◆ **TASK GOAL**:
Give back every record word for word, but keep the pictures out.

★ ★ ★ ★

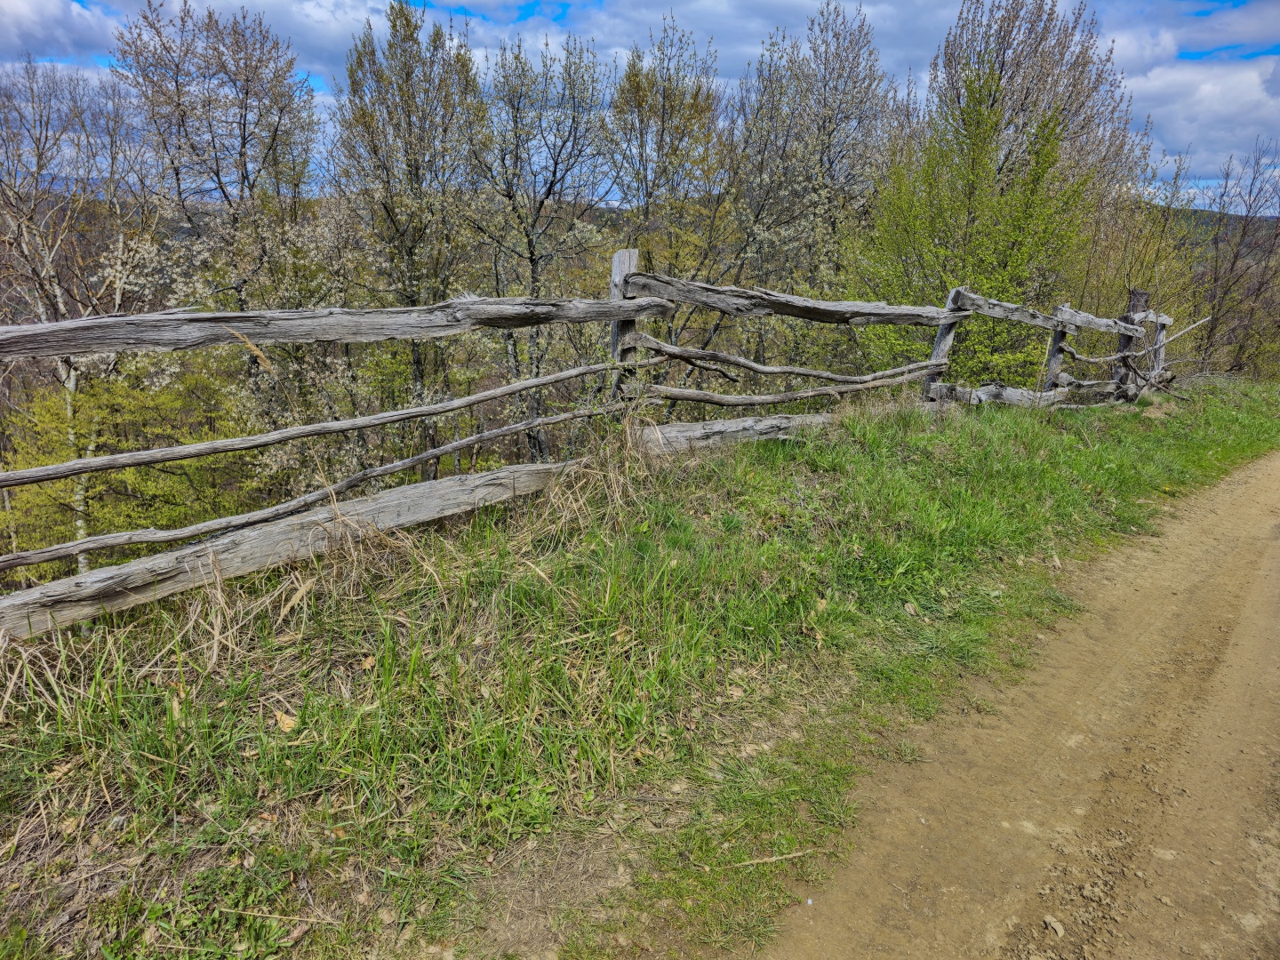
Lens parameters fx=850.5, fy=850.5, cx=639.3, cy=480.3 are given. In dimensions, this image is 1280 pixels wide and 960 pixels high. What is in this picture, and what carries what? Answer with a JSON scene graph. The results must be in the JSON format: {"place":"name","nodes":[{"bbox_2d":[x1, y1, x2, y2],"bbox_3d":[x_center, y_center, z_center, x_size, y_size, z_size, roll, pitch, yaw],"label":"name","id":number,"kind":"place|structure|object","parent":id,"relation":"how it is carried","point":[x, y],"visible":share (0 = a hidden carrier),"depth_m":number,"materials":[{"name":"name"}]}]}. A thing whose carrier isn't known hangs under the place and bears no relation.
{"place":"outdoors","nodes":[
{"label":"outdoors","id":0,"kind":"place"},
{"bbox_2d":[0,0,125,60],"label":"cloud","id":1,"kind":"structure","parent":0,"point":[65,38],"materials":[{"name":"white"}]},
{"bbox_2d":[0,0,1279,212],"label":"sky","id":2,"kind":"structure","parent":0,"point":[75,36],"materials":[{"name":"blue"}]},
{"bbox_2d":[0,372,1279,959],"label":"grass verge","id":3,"kind":"structure","parent":0,"point":[881,458],"materials":[{"name":"green plant"}]},
{"bbox_2d":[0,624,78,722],"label":"dry grass clump","id":4,"kind":"structure","parent":3,"relation":"on","point":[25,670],"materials":[{"name":"plant"}]},
{"bbox_2d":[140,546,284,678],"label":"dry grass clump","id":5,"kind":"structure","parent":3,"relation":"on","point":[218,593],"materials":[{"name":"beige plant"}]},
{"bbox_2d":[273,710,299,733],"bbox_3d":[-1.184,0.801,2.853,0.103,0.039,0.089,12,20,33],"label":"dry leaf","id":6,"kind":"object","parent":3,"relation":"on","point":[287,730],"visible":0.89,"depth_m":2.83,"materials":[{"name":"brown plant"}]},
{"bbox_2d":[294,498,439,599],"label":"dry grass clump","id":7,"kind":"structure","parent":3,"relation":"on","point":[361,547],"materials":[{"name":"beige plant"}]},
{"bbox_2d":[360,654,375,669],"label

★ ★ ★ ★

◆ **RESPONSE**:
Lens parameters fx=850.5, fy=850.5, cx=639.3, cy=480.3 are given. In dimensions, this image is 1280 pixels wide and 960 pixels high. What is in this picture, and what carries what? Answer with a JSON scene graph. The results must be in the JSON format: {"place":"name","nodes":[{"bbox_2d":[x1, y1, x2, y2],"bbox_3d":[x_center, y_center, z_center, x_size, y_size, z_size, roll, pitch, yaw],"label":"name","id":number,"kind":"place|structure|object","parent":id,"relation":"how it is carried","point":[x, y],"visible":share (0 = a hidden carrier),"depth_m":number,"materials":[{"name":"name"}]}]}. A thing whose carrier isn't known hangs under the place and bears no relation.
{"place":"outdoors","nodes":[
{"label":"outdoors","id":0,"kind":"place"},
{"bbox_2d":[0,0,125,60],"label":"cloud","id":1,"kind":"structure","parent":0,"point":[65,38],"materials":[{"name":"white"}]},
{"bbox_2d":[0,0,1279,212],"label":"sky","id":2,"kind":"structure","parent":0,"point":[75,36],"materials":[{"name":"blue"}]},
{"bbox_2d":[0,372,1279,959],"label":"grass verge","id":3,"kind":"structure","parent":0,"point":[881,458],"materials":[{"name":"green plant"}]},
{"bbox_2d":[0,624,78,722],"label":"dry grass clump","id":4,"kind":"structure","parent":3,"relation":"on","point":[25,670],"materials":[{"name":"plant"}]},
{"bbox_2d":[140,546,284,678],"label":"dry grass clump","id":5,"kind":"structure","parent":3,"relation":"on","point":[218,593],"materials":[{"name":"beige plant"}]},
{"bbox_2d":[273,710,299,733],"bbox_3d":[-1.184,0.801,2.853,0.103,0.039,0.089,12,20,33],"label":"dry leaf","id":6,"kind":"object","parent":3,"relation":"on","point":[287,730],"visible":0.89,"depth_m":2.83,"materials":[{"name":"brown plant"}]},
{"bbox_2d":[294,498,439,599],"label":"dry grass clump","id":7,"kind":"structure","parent":3,"relation":"on","point":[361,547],"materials":[{"name":"beige plant"}]},
{"bbox_2d":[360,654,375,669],"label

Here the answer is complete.